His article Vitamin D in a New Light says that the majority of Americans have insufficient or deficient vitamin D blood levels. Rickets is the most notable related disease but is the tip of a vitamin D insufficiency/deficiency iceberg. A lack of Vitamin D can also trigger infections (influenza and tuberculosis), autoimmune diseases (multiple sclerosis, Type 1 diabetes, rheumatoid arthritis, and inflammatory bowel disease), cardiovascular disease, and cancer.
He goes on to say: ‘The U.S. government and its citizens currently spend $2,000 billion dollars ($2 trillion) on “health care,” i.e., sickness care, each year. The cost of taking a 5,000 IU supplement of vitamin D every day for a year is $22.00. The cost for 300 million Americans taking this supplement would be $6.6 billion dollars.
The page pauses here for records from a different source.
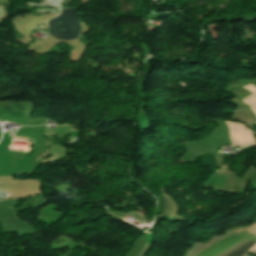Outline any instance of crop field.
I'll list each match as a JSON object with an SVG mask.
<instances>
[{
    "instance_id": "obj_3",
    "label": "crop field",
    "mask_w": 256,
    "mask_h": 256,
    "mask_svg": "<svg viewBox=\"0 0 256 256\" xmlns=\"http://www.w3.org/2000/svg\"><path fill=\"white\" fill-rule=\"evenodd\" d=\"M255 86H256V84H255Z\"/></svg>"
},
{
    "instance_id": "obj_2",
    "label": "crop field",
    "mask_w": 256,
    "mask_h": 256,
    "mask_svg": "<svg viewBox=\"0 0 256 256\" xmlns=\"http://www.w3.org/2000/svg\"><path fill=\"white\" fill-rule=\"evenodd\" d=\"M241 239H243V237H240L238 235L232 234L194 254H192L191 256H215L217 254H219L220 252H222L223 250L227 249L228 247L232 246L233 244L237 243L238 241H240ZM255 241H252L251 243H249L248 245H246L244 248H242L241 250H239L238 252H236L235 254L231 255V256H242L244 255L246 252L249 251V249L252 248V246L255 244ZM250 252H254L251 251ZM248 252L246 255L248 256H256V252L254 253H250Z\"/></svg>"
},
{
    "instance_id": "obj_1",
    "label": "crop field",
    "mask_w": 256,
    "mask_h": 256,
    "mask_svg": "<svg viewBox=\"0 0 256 256\" xmlns=\"http://www.w3.org/2000/svg\"><path fill=\"white\" fill-rule=\"evenodd\" d=\"M61 22L62 24H59ZM50 34L61 40L77 38L81 27L75 9H64L62 14L49 22ZM61 28H65L63 32Z\"/></svg>"
},
{
    "instance_id": "obj_4",
    "label": "crop field",
    "mask_w": 256,
    "mask_h": 256,
    "mask_svg": "<svg viewBox=\"0 0 256 256\" xmlns=\"http://www.w3.org/2000/svg\"><path fill=\"white\" fill-rule=\"evenodd\" d=\"M12 139V138H11Z\"/></svg>"
}]
</instances>
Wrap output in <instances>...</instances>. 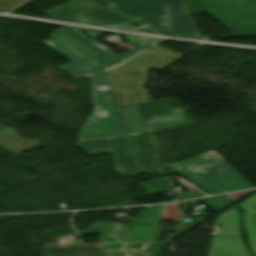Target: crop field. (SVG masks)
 Returning a JSON list of instances; mask_svg holds the SVG:
<instances>
[{
    "mask_svg": "<svg viewBox=\"0 0 256 256\" xmlns=\"http://www.w3.org/2000/svg\"><path fill=\"white\" fill-rule=\"evenodd\" d=\"M42 43L72 62L60 65L75 77L91 75L95 109L78 135L80 141L126 135L106 86L97 53L79 41L64 28L56 30Z\"/></svg>",
    "mask_w": 256,
    "mask_h": 256,
    "instance_id": "obj_1",
    "label": "crop field"
},
{
    "mask_svg": "<svg viewBox=\"0 0 256 256\" xmlns=\"http://www.w3.org/2000/svg\"><path fill=\"white\" fill-rule=\"evenodd\" d=\"M182 53L174 52L158 45L131 61L106 71L117 106L150 101L147 89H138L146 81V70L159 69L177 59Z\"/></svg>",
    "mask_w": 256,
    "mask_h": 256,
    "instance_id": "obj_2",
    "label": "crop field"
},
{
    "mask_svg": "<svg viewBox=\"0 0 256 256\" xmlns=\"http://www.w3.org/2000/svg\"><path fill=\"white\" fill-rule=\"evenodd\" d=\"M131 16L167 15L168 33L173 36L193 38L185 0H100Z\"/></svg>",
    "mask_w": 256,
    "mask_h": 256,
    "instance_id": "obj_3",
    "label": "crop field"
},
{
    "mask_svg": "<svg viewBox=\"0 0 256 256\" xmlns=\"http://www.w3.org/2000/svg\"><path fill=\"white\" fill-rule=\"evenodd\" d=\"M76 143L89 155L111 153L117 172L124 176L142 173L127 136Z\"/></svg>",
    "mask_w": 256,
    "mask_h": 256,
    "instance_id": "obj_4",
    "label": "crop field"
},
{
    "mask_svg": "<svg viewBox=\"0 0 256 256\" xmlns=\"http://www.w3.org/2000/svg\"><path fill=\"white\" fill-rule=\"evenodd\" d=\"M216 224L222 228L211 242L209 256H250L242 241L236 206L219 215Z\"/></svg>",
    "mask_w": 256,
    "mask_h": 256,
    "instance_id": "obj_5",
    "label": "crop field"
},
{
    "mask_svg": "<svg viewBox=\"0 0 256 256\" xmlns=\"http://www.w3.org/2000/svg\"><path fill=\"white\" fill-rule=\"evenodd\" d=\"M52 18L64 19L73 22L99 25L105 27H121L130 30L145 27L147 25L130 18L111 7L83 11L75 14L64 4L46 11Z\"/></svg>",
    "mask_w": 256,
    "mask_h": 256,
    "instance_id": "obj_6",
    "label": "crop field"
},
{
    "mask_svg": "<svg viewBox=\"0 0 256 256\" xmlns=\"http://www.w3.org/2000/svg\"><path fill=\"white\" fill-rule=\"evenodd\" d=\"M115 224L97 223L89 226L87 233H101L99 243L106 250L108 256H125L122 250H118L125 246L126 252L133 249L141 250L144 243L145 253H150L159 247L163 246L169 241H151V242H135V243H125L128 231L131 225H124L123 229L118 231H110L113 229Z\"/></svg>",
    "mask_w": 256,
    "mask_h": 256,
    "instance_id": "obj_7",
    "label": "crop field"
},
{
    "mask_svg": "<svg viewBox=\"0 0 256 256\" xmlns=\"http://www.w3.org/2000/svg\"><path fill=\"white\" fill-rule=\"evenodd\" d=\"M148 132L192 123L181 108H172L165 99L137 104Z\"/></svg>",
    "mask_w": 256,
    "mask_h": 256,
    "instance_id": "obj_8",
    "label": "crop field"
},
{
    "mask_svg": "<svg viewBox=\"0 0 256 256\" xmlns=\"http://www.w3.org/2000/svg\"><path fill=\"white\" fill-rule=\"evenodd\" d=\"M234 35H256V2L208 10Z\"/></svg>",
    "mask_w": 256,
    "mask_h": 256,
    "instance_id": "obj_9",
    "label": "crop field"
},
{
    "mask_svg": "<svg viewBox=\"0 0 256 256\" xmlns=\"http://www.w3.org/2000/svg\"><path fill=\"white\" fill-rule=\"evenodd\" d=\"M208 193L231 192L254 188L233 169L190 179Z\"/></svg>",
    "mask_w": 256,
    "mask_h": 256,
    "instance_id": "obj_10",
    "label": "crop field"
},
{
    "mask_svg": "<svg viewBox=\"0 0 256 256\" xmlns=\"http://www.w3.org/2000/svg\"><path fill=\"white\" fill-rule=\"evenodd\" d=\"M179 217L181 214L176 204L154 206L150 226L133 225L126 242L158 240L163 229L159 225L160 219L178 221Z\"/></svg>",
    "mask_w": 256,
    "mask_h": 256,
    "instance_id": "obj_11",
    "label": "crop field"
},
{
    "mask_svg": "<svg viewBox=\"0 0 256 256\" xmlns=\"http://www.w3.org/2000/svg\"><path fill=\"white\" fill-rule=\"evenodd\" d=\"M125 35H126V41L134 45L135 47L118 57L114 55L110 50H108L96 39L91 41H86L85 43H87L89 46H91L93 49H95L99 53L104 68L108 69L146 50L150 46L160 41L159 39L140 37V36H134V35H128V34H125Z\"/></svg>",
    "mask_w": 256,
    "mask_h": 256,
    "instance_id": "obj_12",
    "label": "crop field"
},
{
    "mask_svg": "<svg viewBox=\"0 0 256 256\" xmlns=\"http://www.w3.org/2000/svg\"><path fill=\"white\" fill-rule=\"evenodd\" d=\"M230 167L231 166L227 162H217L198 156L183 160L181 172L187 178H190Z\"/></svg>",
    "mask_w": 256,
    "mask_h": 256,
    "instance_id": "obj_13",
    "label": "crop field"
},
{
    "mask_svg": "<svg viewBox=\"0 0 256 256\" xmlns=\"http://www.w3.org/2000/svg\"><path fill=\"white\" fill-rule=\"evenodd\" d=\"M237 206L246 211L242 216L243 229L246 232L248 245L256 256V194Z\"/></svg>",
    "mask_w": 256,
    "mask_h": 256,
    "instance_id": "obj_14",
    "label": "crop field"
},
{
    "mask_svg": "<svg viewBox=\"0 0 256 256\" xmlns=\"http://www.w3.org/2000/svg\"><path fill=\"white\" fill-rule=\"evenodd\" d=\"M128 135L148 133L135 105L117 107Z\"/></svg>",
    "mask_w": 256,
    "mask_h": 256,
    "instance_id": "obj_15",
    "label": "crop field"
},
{
    "mask_svg": "<svg viewBox=\"0 0 256 256\" xmlns=\"http://www.w3.org/2000/svg\"><path fill=\"white\" fill-rule=\"evenodd\" d=\"M131 142L134 145L139 163L143 169V172L147 170V157H146V141L144 135H132L130 136ZM135 151V152H136Z\"/></svg>",
    "mask_w": 256,
    "mask_h": 256,
    "instance_id": "obj_16",
    "label": "crop field"
},
{
    "mask_svg": "<svg viewBox=\"0 0 256 256\" xmlns=\"http://www.w3.org/2000/svg\"><path fill=\"white\" fill-rule=\"evenodd\" d=\"M157 31L167 30L166 16L135 18Z\"/></svg>",
    "mask_w": 256,
    "mask_h": 256,
    "instance_id": "obj_17",
    "label": "crop field"
},
{
    "mask_svg": "<svg viewBox=\"0 0 256 256\" xmlns=\"http://www.w3.org/2000/svg\"><path fill=\"white\" fill-rule=\"evenodd\" d=\"M201 5L205 8H213L218 6H224V5H232V4H240V3H246V2H252L256 0H200Z\"/></svg>",
    "mask_w": 256,
    "mask_h": 256,
    "instance_id": "obj_18",
    "label": "crop field"
},
{
    "mask_svg": "<svg viewBox=\"0 0 256 256\" xmlns=\"http://www.w3.org/2000/svg\"><path fill=\"white\" fill-rule=\"evenodd\" d=\"M64 27L67 28L69 31H71L73 34H75L77 37H79L83 41L91 40L92 39L90 37L91 35L103 32L99 30H92V29H85V28H78V27H69V26H64Z\"/></svg>",
    "mask_w": 256,
    "mask_h": 256,
    "instance_id": "obj_19",
    "label": "crop field"
},
{
    "mask_svg": "<svg viewBox=\"0 0 256 256\" xmlns=\"http://www.w3.org/2000/svg\"><path fill=\"white\" fill-rule=\"evenodd\" d=\"M152 206L147 207V210H141L138 217L134 218L133 223L148 224L150 222Z\"/></svg>",
    "mask_w": 256,
    "mask_h": 256,
    "instance_id": "obj_20",
    "label": "crop field"
},
{
    "mask_svg": "<svg viewBox=\"0 0 256 256\" xmlns=\"http://www.w3.org/2000/svg\"><path fill=\"white\" fill-rule=\"evenodd\" d=\"M22 0H0V10L6 11L16 4L20 3Z\"/></svg>",
    "mask_w": 256,
    "mask_h": 256,
    "instance_id": "obj_21",
    "label": "crop field"
},
{
    "mask_svg": "<svg viewBox=\"0 0 256 256\" xmlns=\"http://www.w3.org/2000/svg\"><path fill=\"white\" fill-rule=\"evenodd\" d=\"M201 156H203V157H205V158L217 160V161H225V160L222 159L218 154H216L214 151L205 153V154H203V155H201Z\"/></svg>",
    "mask_w": 256,
    "mask_h": 256,
    "instance_id": "obj_22",
    "label": "crop field"
},
{
    "mask_svg": "<svg viewBox=\"0 0 256 256\" xmlns=\"http://www.w3.org/2000/svg\"><path fill=\"white\" fill-rule=\"evenodd\" d=\"M135 31H141V32H147V33H154V34L163 35V34H161V33L157 32V31L153 30L152 28H150V27H148V26L145 27V28L137 29V30H135Z\"/></svg>",
    "mask_w": 256,
    "mask_h": 256,
    "instance_id": "obj_23",
    "label": "crop field"
},
{
    "mask_svg": "<svg viewBox=\"0 0 256 256\" xmlns=\"http://www.w3.org/2000/svg\"><path fill=\"white\" fill-rule=\"evenodd\" d=\"M171 167L175 168L176 170L180 171L181 161L175 164L170 165Z\"/></svg>",
    "mask_w": 256,
    "mask_h": 256,
    "instance_id": "obj_24",
    "label": "crop field"
}]
</instances>
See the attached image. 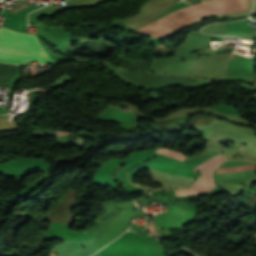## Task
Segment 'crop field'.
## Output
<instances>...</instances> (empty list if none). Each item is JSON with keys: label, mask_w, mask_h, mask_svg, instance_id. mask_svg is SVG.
Masks as SVG:
<instances>
[{"label": "crop field", "mask_w": 256, "mask_h": 256, "mask_svg": "<svg viewBox=\"0 0 256 256\" xmlns=\"http://www.w3.org/2000/svg\"><path fill=\"white\" fill-rule=\"evenodd\" d=\"M247 0H209L182 8L136 32L162 38L201 18L222 13H246Z\"/></svg>", "instance_id": "8a807250"}, {"label": "crop field", "mask_w": 256, "mask_h": 256, "mask_svg": "<svg viewBox=\"0 0 256 256\" xmlns=\"http://www.w3.org/2000/svg\"><path fill=\"white\" fill-rule=\"evenodd\" d=\"M0 51L26 53L48 57L35 35L0 30ZM0 52V61L24 65L28 60L37 59L38 64L53 62L50 58H43L25 54Z\"/></svg>", "instance_id": "ac0d7876"}, {"label": "crop field", "mask_w": 256, "mask_h": 256, "mask_svg": "<svg viewBox=\"0 0 256 256\" xmlns=\"http://www.w3.org/2000/svg\"><path fill=\"white\" fill-rule=\"evenodd\" d=\"M194 210H185L176 207H169V212L163 216L155 217L156 224L163 229L174 228L190 221Z\"/></svg>", "instance_id": "34b2d1b8"}, {"label": "crop field", "mask_w": 256, "mask_h": 256, "mask_svg": "<svg viewBox=\"0 0 256 256\" xmlns=\"http://www.w3.org/2000/svg\"><path fill=\"white\" fill-rule=\"evenodd\" d=\"M214 187L213 182V172L200 177L197 184L191 188L184 189V190H176V196H185L197 193H205L210 191Z\"/></svg>", "instance_id": "412701ff"}, {"label": "crop field", "mask_w": 256, "mask_h": 256, "mask_svg": "<svg viewBox=\"0 0 256 256\" xmlns=\"http://www.w3.org/2000/svg\"><path fill=\"white\" fill-rule=\"evenodd\" d=\"M226 158L217 155L210 158L209 160L203 162L202 164L195 167L193 170L195 172H202L204 174L214 170L218 165H220Z\"/></svg>", "instance_id": "f4fd0767"}, {"label": "crop field", "mask_w": 256, "mask_h": 256, "mask_svg": "<svg viewBox=\"0 0 256 256\" xmlns=\"http://www.w3.org/2000/svg\"><path fill=\"white\" fill-rule=\"evenodd\" d=\"M157 153H161L163 155H166V156H169V157H173V158H176V159H179V160H182L184 161L185 157L183 154L177 152V151H172V150H167V149H158L156 151Z\"/></svg>", "instance_id": "dd49c442"}, {"label": "crop field", "mask_w": 256, "mask_h": 256, "mask_svg": "<svg viewBox=\"0 0 256 256\" xmlns=\"http://www.w3.org/2000/svg\"><path fill=\"white\" fill-rule=\"evenodd\" d=\"M98 1H102V0H66V6L68 7L84 6V5L92 4Z\"/></svg>", "instance_id": "e52e79f7"}, {"label": "crop field", "mask_w": 256, "mask_h": 256, "mask_svg": "<svg viewBox=\"0 0 256 256\" xmlns=\"http://www.w3.org/2000/svg\"><path fill=\"white\" fill-rule=\"evenodd\" d=\"M254 85H256V81H255V84Z\"/></svg>", "instance_id": "d8731c3e"}]
</instances>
The number and variety of diseases that vitamin D at this dose could prevent, starting with a 50 percent reduction in cancer, is mind-boggling. If everyone took 5,000 IU/day of vitamin D, the U.S. “health care” industry would shrink.’
‘Sensible sun exposure should be encouraged, not maligned. If one avoids sunburn, the sun’s health-giving benefits far outweigh its detrimental effects. A large body of evidence indicates that sunlight does not cause the most lethal form of skin cancer, malignant melanoma.’
So What Can You Do?
You can find vitamin D in foods such as wild salmon, mackerel, sardines, cod liver oil and sun-dried mushrooms but you probably won’t get enough to reach levels recommended by Dr Miller for optimal health. His recommendation is for daily doses of 5,000 IU of vitamin D3 which you can take as inexpensive pills.
So What Am I Going To Do?
Well I go to the beach a lot in the warmer months so I think I am OK because he says that ‘a light-skinned person will synthesize 20,000 IU (international units) of vitamin D in 20 minutes sunbathing on a Caribbean beach’. And for the winter months… I will add 5,000 IU of vitamin D3 daily. Done!